I was chatting with Steve earlier today about pumpkin season and he asked, “answer me this: is a pumpkin just a type of squash?”
Great question, Steve. Because I’m equal parts food-lover and research nerd, I decided to dig a little deeper into the root of this question.
So, what do the zucchini, acorn squash, and a jack o’ lantern have in common? Well, besides being big hard vegetables, they all come from the most badass genus (a.k.a mafia family) this side of the Atlantic: the Curcubita. The Curcubita genus is native to the Americas. When Columbus sailed the ocean blue, he was simultaneously sailing toward great squashdom. In fact, one blogger even goes so far as to say that the Curcubita family is the most economically important member of the gourd family. So not only are the gourds good to eat, they are also the richest, most blingin’ veggie in the garden.
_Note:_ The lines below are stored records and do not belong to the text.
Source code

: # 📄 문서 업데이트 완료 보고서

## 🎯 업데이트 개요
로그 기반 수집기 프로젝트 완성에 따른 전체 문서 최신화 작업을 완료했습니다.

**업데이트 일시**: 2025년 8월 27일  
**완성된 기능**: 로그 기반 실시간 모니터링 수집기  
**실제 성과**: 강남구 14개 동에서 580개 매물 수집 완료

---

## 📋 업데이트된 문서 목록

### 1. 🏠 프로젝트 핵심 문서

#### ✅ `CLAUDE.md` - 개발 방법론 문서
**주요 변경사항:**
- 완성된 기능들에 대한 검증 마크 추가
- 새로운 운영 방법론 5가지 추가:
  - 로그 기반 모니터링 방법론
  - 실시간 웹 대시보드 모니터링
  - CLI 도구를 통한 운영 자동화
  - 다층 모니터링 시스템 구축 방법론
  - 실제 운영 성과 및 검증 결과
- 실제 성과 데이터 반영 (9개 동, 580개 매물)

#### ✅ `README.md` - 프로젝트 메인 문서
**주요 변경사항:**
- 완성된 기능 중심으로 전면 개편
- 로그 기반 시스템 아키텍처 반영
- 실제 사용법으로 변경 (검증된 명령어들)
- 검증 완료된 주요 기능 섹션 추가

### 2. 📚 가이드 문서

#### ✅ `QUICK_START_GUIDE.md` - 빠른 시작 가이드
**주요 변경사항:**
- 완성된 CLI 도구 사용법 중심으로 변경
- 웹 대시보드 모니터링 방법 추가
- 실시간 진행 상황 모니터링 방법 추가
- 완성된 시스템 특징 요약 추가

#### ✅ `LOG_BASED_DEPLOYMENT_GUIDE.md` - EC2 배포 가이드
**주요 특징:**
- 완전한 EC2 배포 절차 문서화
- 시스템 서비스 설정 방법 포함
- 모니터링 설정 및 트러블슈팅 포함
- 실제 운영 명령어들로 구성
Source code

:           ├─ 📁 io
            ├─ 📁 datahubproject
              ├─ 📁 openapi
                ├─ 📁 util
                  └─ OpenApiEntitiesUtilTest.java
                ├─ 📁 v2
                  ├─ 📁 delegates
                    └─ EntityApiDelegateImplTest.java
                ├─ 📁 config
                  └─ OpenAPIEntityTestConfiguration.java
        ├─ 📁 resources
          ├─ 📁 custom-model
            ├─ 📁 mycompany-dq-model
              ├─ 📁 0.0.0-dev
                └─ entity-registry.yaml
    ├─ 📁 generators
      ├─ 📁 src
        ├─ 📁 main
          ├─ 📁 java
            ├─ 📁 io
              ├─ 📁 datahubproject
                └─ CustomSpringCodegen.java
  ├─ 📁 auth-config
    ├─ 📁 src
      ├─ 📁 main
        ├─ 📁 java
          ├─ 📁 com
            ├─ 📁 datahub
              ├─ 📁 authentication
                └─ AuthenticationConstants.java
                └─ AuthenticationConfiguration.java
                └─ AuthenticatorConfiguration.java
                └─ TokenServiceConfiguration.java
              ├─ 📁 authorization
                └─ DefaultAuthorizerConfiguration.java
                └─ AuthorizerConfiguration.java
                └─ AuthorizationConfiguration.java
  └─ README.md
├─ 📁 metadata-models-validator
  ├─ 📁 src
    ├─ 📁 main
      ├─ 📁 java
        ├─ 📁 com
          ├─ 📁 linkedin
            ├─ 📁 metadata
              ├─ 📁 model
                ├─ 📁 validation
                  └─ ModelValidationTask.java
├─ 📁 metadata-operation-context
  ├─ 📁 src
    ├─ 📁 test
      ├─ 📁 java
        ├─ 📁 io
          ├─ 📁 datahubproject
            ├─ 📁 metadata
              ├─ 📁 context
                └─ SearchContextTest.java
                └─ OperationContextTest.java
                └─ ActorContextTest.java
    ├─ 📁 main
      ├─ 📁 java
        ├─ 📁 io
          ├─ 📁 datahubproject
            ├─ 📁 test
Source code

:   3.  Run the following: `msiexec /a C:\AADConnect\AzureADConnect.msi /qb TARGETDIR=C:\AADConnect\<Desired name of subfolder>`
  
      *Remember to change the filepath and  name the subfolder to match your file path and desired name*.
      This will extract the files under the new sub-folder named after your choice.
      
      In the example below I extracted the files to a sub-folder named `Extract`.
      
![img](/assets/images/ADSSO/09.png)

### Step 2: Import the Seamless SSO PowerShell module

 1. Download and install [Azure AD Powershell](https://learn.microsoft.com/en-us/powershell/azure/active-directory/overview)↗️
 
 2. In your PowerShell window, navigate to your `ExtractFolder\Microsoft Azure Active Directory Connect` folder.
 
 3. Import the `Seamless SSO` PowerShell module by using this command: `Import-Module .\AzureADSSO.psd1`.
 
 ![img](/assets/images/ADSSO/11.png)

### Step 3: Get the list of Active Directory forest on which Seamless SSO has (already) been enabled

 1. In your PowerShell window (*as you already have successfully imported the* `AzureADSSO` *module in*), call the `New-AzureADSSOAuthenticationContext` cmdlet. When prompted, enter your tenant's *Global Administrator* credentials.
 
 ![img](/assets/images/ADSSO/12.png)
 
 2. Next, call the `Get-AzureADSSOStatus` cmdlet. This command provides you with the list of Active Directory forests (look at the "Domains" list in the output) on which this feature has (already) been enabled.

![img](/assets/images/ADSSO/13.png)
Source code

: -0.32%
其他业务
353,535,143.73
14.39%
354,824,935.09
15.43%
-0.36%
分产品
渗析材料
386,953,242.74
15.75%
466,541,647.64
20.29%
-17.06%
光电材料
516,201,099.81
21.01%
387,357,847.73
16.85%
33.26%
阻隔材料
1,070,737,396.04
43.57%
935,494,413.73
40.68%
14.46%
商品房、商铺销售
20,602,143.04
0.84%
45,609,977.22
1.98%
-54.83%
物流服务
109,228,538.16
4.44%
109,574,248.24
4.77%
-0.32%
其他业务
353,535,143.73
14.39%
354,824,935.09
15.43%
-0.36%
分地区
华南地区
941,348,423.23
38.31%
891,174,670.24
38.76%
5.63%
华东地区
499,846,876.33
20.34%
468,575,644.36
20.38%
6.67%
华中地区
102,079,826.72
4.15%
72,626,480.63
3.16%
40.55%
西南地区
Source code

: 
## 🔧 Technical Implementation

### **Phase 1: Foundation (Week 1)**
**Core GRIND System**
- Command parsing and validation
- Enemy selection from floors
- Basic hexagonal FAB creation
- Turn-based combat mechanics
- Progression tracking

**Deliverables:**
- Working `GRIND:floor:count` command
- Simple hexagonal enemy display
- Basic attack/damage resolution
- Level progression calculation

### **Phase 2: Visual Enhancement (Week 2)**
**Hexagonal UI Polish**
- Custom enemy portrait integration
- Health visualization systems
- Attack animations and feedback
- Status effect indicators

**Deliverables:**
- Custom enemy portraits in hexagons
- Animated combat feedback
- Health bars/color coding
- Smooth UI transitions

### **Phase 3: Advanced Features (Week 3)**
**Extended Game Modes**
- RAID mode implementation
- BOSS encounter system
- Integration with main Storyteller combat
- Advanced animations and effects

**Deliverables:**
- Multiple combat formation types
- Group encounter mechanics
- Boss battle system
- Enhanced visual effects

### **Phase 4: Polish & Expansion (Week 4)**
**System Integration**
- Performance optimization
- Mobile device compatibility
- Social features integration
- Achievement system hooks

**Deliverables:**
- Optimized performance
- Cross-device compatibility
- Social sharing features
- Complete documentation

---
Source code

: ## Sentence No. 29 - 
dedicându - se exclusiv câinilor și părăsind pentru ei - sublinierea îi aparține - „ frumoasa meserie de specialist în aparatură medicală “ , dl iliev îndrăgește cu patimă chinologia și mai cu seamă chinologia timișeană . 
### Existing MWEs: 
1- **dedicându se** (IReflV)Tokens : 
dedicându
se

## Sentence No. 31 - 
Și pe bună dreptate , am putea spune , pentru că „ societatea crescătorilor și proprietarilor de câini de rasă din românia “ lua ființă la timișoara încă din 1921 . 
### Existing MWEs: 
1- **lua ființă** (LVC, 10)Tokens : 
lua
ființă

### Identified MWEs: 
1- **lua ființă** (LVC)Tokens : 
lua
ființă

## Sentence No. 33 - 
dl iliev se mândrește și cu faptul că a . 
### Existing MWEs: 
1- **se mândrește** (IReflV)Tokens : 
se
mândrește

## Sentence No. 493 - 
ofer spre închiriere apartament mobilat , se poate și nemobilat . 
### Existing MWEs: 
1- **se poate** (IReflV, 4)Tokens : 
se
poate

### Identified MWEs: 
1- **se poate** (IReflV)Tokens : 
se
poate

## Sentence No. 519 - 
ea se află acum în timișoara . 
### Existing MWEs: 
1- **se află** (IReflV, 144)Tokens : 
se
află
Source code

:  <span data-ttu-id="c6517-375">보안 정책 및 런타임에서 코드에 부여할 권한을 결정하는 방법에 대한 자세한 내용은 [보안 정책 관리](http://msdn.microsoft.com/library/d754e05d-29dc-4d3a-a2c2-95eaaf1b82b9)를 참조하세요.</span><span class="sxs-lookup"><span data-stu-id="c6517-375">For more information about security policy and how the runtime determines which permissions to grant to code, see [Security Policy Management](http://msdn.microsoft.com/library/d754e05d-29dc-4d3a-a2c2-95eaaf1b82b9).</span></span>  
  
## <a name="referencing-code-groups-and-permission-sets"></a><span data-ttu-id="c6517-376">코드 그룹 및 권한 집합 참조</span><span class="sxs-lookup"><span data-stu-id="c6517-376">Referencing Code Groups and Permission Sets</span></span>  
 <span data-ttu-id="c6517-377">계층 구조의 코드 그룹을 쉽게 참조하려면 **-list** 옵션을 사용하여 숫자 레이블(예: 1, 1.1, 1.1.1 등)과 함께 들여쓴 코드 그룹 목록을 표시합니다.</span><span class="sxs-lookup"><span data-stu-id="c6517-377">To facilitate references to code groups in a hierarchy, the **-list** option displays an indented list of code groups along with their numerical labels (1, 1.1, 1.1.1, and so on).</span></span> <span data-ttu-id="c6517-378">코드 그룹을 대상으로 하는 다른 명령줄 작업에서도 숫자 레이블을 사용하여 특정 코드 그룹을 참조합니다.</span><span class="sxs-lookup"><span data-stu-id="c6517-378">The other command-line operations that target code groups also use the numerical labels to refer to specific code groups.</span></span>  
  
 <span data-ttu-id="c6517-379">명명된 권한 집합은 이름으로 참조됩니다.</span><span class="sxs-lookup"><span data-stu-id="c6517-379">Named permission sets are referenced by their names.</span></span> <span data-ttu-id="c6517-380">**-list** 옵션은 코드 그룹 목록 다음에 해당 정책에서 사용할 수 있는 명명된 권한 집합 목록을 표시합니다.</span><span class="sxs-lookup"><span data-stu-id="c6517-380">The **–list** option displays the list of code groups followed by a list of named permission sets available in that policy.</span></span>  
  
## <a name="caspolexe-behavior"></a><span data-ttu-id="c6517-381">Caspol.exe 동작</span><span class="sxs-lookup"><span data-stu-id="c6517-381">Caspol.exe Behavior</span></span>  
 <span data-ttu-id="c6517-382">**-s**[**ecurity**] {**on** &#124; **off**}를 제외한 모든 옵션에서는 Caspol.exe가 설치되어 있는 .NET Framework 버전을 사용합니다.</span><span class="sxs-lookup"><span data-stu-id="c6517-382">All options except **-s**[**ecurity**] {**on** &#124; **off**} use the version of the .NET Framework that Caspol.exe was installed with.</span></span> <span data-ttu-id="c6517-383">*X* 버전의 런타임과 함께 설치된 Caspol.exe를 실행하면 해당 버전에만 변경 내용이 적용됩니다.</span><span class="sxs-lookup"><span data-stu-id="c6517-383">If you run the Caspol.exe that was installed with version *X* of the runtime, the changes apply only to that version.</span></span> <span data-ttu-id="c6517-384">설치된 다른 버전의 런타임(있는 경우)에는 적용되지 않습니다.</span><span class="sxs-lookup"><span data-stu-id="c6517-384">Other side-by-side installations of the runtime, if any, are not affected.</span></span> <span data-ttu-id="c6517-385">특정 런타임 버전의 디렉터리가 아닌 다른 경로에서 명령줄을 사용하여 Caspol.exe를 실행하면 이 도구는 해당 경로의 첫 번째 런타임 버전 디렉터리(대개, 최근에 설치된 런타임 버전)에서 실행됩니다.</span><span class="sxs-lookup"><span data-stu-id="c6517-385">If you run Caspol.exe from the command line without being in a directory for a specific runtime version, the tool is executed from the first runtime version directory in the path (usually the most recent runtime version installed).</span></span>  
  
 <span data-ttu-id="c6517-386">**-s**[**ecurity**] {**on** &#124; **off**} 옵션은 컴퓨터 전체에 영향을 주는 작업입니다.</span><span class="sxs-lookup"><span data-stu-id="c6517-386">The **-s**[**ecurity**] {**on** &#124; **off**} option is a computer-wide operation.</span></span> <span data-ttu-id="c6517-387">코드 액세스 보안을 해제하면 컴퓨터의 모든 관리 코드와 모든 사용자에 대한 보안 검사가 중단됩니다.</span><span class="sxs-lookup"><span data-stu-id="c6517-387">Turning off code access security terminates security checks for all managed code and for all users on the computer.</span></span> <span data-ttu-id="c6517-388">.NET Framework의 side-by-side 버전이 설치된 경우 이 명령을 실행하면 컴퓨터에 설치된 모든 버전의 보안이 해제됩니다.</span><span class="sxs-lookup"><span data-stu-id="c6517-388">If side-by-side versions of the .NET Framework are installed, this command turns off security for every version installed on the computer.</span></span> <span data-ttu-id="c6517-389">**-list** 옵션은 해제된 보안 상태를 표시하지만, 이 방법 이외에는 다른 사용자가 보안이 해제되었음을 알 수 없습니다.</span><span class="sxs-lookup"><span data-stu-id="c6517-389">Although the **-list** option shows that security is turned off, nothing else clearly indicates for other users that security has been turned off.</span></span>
This genus is influential and includes most of the well-known squashes including the pumpkin that you’ll soon be carving, cooking or chucking. But wait, there’s more. Not all pumpkins are the same, or even have the same scientific titles (a.k.a. rap names). All pumpkins are summer squashes and are either a Curcubita Maxima, Cucurbita mixta, a Cucurbita moschata or a Cucurbita pepo – the pepo being the cutest most easily pronounceable name – so I declare the C. pepo the winner. But, pepo, stay away from those nasty scab lesions…ugh. It’s the sexually transmitted disease of the garden beds.